→ Tasks to carry out:
A. In the forum excerpt on pushing images to GCR from Jenkins, what message does Jenkins show under usage for the credential in the third answer?
B. Echo the part of the forum excerpt between "GLOUD_AUTH = sh" and "somewhere in Jenkins.", inclusive.

→ Reading passage:
Create a service account in GCP with permission to push image and then copy the credential json fie and save it as credentials inside Jenkins; call in the credentials id inside your pipeline like below and it should push images to gcr

            withCredentials([file(credentialsId: 'gcr', variable: 'GC_KEY')]){
              sh "cat '$GC_KEY' | docker login -u _json_key --password-stdin https://eu.gcr.io"
              sh "gcloud auth activate-service-account --key-file='$GC_KEY'"
              sh "gcloud auth configure-docker"
              GLOUD_AUTH = sh (
                    script: 'gcloud auth print-access-token',
                    returnStdout: true
                ).trim()
              echo "Pushing image To GCR"
              sh "docker push eu.gcr.io/${google_projectname}/${image_name}:${image-tag}"
          }

Additionally i have defined some variables used above

Answer 3

I have an identical problem. I found out that Jenkins doesn't seem to use those credentials: Under usage it says 'This credential has not been recorded as used anywhere.' . When used with gcloud util, the service account and key work fine, so the problem is somewhere in Jenkins.

→ Source data:

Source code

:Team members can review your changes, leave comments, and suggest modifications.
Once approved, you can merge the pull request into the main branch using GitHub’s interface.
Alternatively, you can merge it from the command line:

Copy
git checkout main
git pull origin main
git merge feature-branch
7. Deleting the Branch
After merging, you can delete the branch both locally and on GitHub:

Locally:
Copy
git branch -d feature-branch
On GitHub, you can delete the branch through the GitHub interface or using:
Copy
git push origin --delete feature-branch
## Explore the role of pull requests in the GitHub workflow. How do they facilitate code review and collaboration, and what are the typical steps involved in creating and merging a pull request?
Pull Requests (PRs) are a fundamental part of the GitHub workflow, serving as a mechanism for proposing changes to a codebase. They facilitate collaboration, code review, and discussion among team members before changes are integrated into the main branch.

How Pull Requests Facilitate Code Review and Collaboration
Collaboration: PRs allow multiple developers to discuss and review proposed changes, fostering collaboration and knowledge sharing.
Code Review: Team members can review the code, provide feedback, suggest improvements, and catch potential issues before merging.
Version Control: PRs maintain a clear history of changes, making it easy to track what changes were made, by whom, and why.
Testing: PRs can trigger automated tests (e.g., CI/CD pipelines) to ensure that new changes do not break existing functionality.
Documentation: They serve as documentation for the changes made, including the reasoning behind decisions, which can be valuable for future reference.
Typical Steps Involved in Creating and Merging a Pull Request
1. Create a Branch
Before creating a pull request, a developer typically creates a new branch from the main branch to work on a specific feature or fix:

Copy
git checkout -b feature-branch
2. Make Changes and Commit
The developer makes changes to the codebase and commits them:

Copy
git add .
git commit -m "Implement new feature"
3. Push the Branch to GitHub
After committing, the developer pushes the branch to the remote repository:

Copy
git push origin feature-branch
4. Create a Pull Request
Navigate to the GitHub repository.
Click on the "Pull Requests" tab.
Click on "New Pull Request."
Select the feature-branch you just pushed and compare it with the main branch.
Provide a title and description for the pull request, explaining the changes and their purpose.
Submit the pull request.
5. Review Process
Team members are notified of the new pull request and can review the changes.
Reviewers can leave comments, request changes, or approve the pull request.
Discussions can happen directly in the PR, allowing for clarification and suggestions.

→ Set of answers:
A. 'This credential has not been recorded as used anywhere.'

B.
GLOUD_AUTH = sh (
                    script: 'gcloud auth print-access-token',
                    returnStdout: true
                ).trim()
              echo "Pushing image To GCR"
              sh "docker push eu.gcr.io/${google_projectname}/${image_name}:${image-tag}"
          }

Additionally i have defined some variables used above

Answer 3

I have an identical problem. I found out that Jenkins doesn't seem to use those credentials: Under usage it says 'This credential has not been recorded as used anywhere.' . When used with gcloud util, the service account and key work fine, so the problem is somewhere in Jenkins.